С моим взглядом на проблему все уже вполне понятно, но есть и другой, не менее интересный вопрос, касающийся причин интереса к проблеме мортальности у моего поколения в целом. Уникальна ли моя оптика? Почему наш журнал «Археология русской смерти» неожиданно стал таким популярным? Откуда такой интерес к моим исследованиям похоронной индустрии и такая реакция на мои статьи и интервью? Или уже совсем общий вопрос: почему так популярны сетевые сообщества вроде «Эстетики ебеней», паблика, посвященного упаднической архитектуре, с чем связан рост сообществ и субкультур, посвященных «темной» эстетике или мистике — например, все той же «Битве экстрасенсов»? Откуда взялась неожиданно ставшая популярной «русская хтонь» и сообщества, посвященные «русской смерти»? В чем причина всеобщей мортальности постсоветской культуры?
Для начала стоит признать, что на Западе сейчас тоже переживают бум разговоров о смерти. О смерти и умирании говорят десятки разных групп — от похоронных предпринимателей и оказывающих паллиативную помощь неизлечимо больным до тех, кто весьма опосредованно связан со смертью: блогеров, фотографов, нью-эйджеров, сторонников крионики или биохакинга. Однако для западной культуры это прежде всего разновидность практического разговора о жизни, а публичные дискуссии о смерти — способ обсуждения острых проблем современного общества: гендера, авторитаризма, субъектности и т.д.[161]
.В России же разговоры о смерти — скорее эстетическо-фило-софский проект, помогающий принять окружающую действительность, смириться с ней и приручить, а не подвергнуть конструктивному изменению. Некросимволизм постсоветской культуры указывает на широкое распространение подобных рефлексивных механизмов.
Почему так происходит? Например, можно вспомнить об уже упомянутом влиянии терроризма на повседневность нулевых: целое поколение молодых людей сформировалось в атмосфере, где под угрозой нападения, захвата заложников, расстрела в торговом центре, метро или кинотеатре мог оказаться каждый. Возможно, поэтому постоянная тревожность стала одной из черт молодого поколения — так выражается особое внимание к вопросам собственной конечности и бесконтрольности умирания[162]
. Для российского общества характерна атомизация, ощущение, что ты находишься в осажденной крепости и постоянно подвержен внешним угрозам[163]. Большое количество людей пребывает в состоянии социальной депривации, отсутствия долгосрочных планов и стратегического видения своего личностного развития, не говоря уж о банальном удовлетворении первичных потребностей.В условиях постоянного невроза и тотальных угроз, авторитаризма и атомизации общества, внимание к вопросам смерти становится одним из немногих возможных способов не столько критики современности, сколько возврата себе своей субъектности.
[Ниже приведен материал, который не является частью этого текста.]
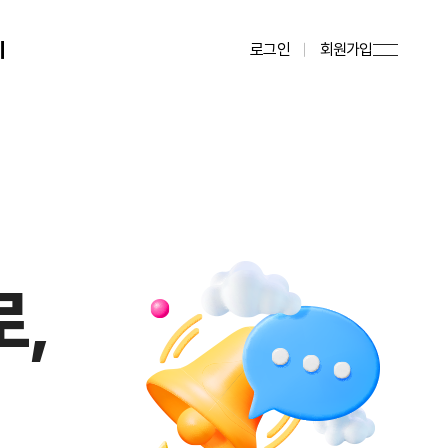
기
로그인
회원가입
로,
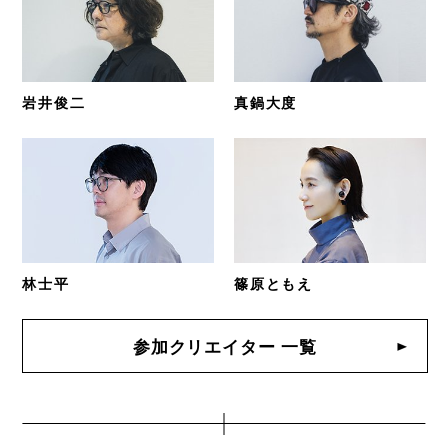
岩井俊二
真鍋大度
林士平
篠原ともえ
参加クリエイター 一覧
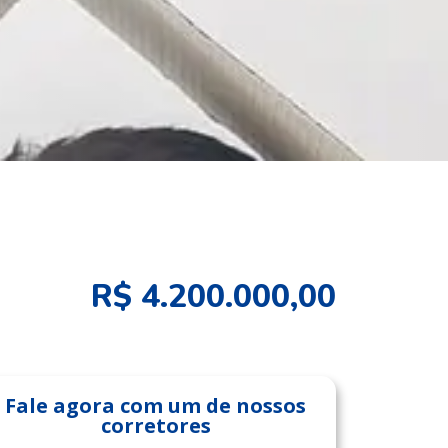
R$ 4.200.000,00
Fale agora com um de nossos
corretores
В каком-то смысле разговоры о смерти представляют собой акт индивидуализации, немой крик о собственной значимости, а воображаемая могила становится высшей формой индивидуального пространства. Любые разговоры о смерти привлекают иррациональное внимание, трансформируясь в выразительные художественные приемы и (единственно возможные) способы осмысления собственной жизни.
Язык разговора о смерти приобретает сказочные нарративные черты, о чем уже говорилось в первой части книги на примерах из полевых материалов. Хтоническое состояние постсоветской действительности требует от индивида ловкости и смекалки для того, чтобы выжить и обмануть тотальный процесс тления, не меняя при этом кардинально окружающую среду. Можно предположить, что так и выработалась в российском обществе удивительная стойкость к любым трагическим событиям и массовым смертям — просто в какой-то момент действительность победила, а смерть стала элементом бахтианской карнавализации. Продолжая эту мысль, можно сказать, что материальность, к которой я периодически обращаюсь, органично вплетается в этот смысловой клубок, воплощая собой идею единого упаднического социотехнического пространства.
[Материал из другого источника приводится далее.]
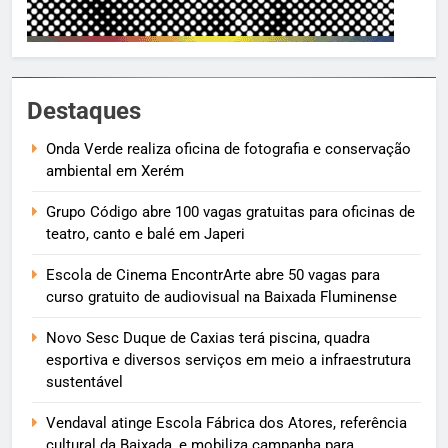
Destaques
Onda Verde realiza oficina de fotografia e conservação
ambiental em Xerém
Grupo Código abre 100 vagas gratuitas para oficinas de
teatro, canto e balé em Japeri
Escola de Cinema EncontrArte abre 50 vagas para
curso gratuito de audiovisual na Baixada Fluminense
Novo Sesc Duque de Caxias terá piscina, quadra
esportiva e diversos serviços em meio a infraestrutura
sustentável
Vendaval atinge Escola Fábrica dos Atores, referência
cultural da Baixada, e mobiliza campanha para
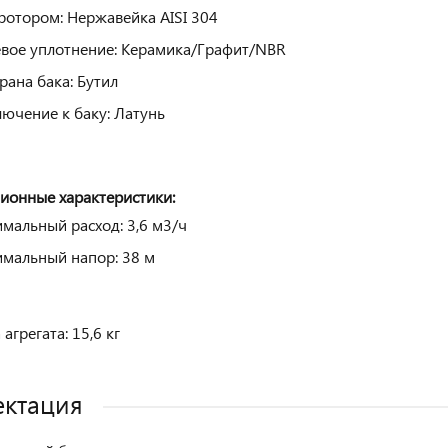
 ротором: Нержавейка AISI 304
вое уплотнение: Керамика/Графит/NBR
ана бака: Бутил
ючение к баку: Латунь
ионные характеристики:
мальный расход: 3,6 м3/ч
мальный напор: 38 м
агрегата: 15,6 кг
ктация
Далее логично задаться вопросом, какой отпечаток на наше поведение, культуру, нормы и ценности накладывает советский и постсоветский ландшафт и инфраструктура, пресловутые «ебе-ня»? Как отмечает Кирилл Вихров, «“эстетика ебеней” — это стокгольмский синдром в условиях российской действительности». Развивая его тезис, можно сказать, что вся советская и постсоветская культура — как визуальная, так и словесная — воплощает базовое столкновение жизни и смерти. Неудивительно, что тема смерти стала такой популярной, когда все вокруг вертится вокруг сосуществования миллионов покойников и живых в ситуации постоянного техногенного упадка. Как отмечает мой коллега из фонда «Хамовники» Александр Павлов, советская инфраструктура изначально бросала вызов ландшафту и природе, создавалась как бы вопреки им, поэтому она не только иррациональна, но и быстро приходит в упадок, оставляя после себя бесхозные бетонные скелеты на болотистом теле нашей Родины.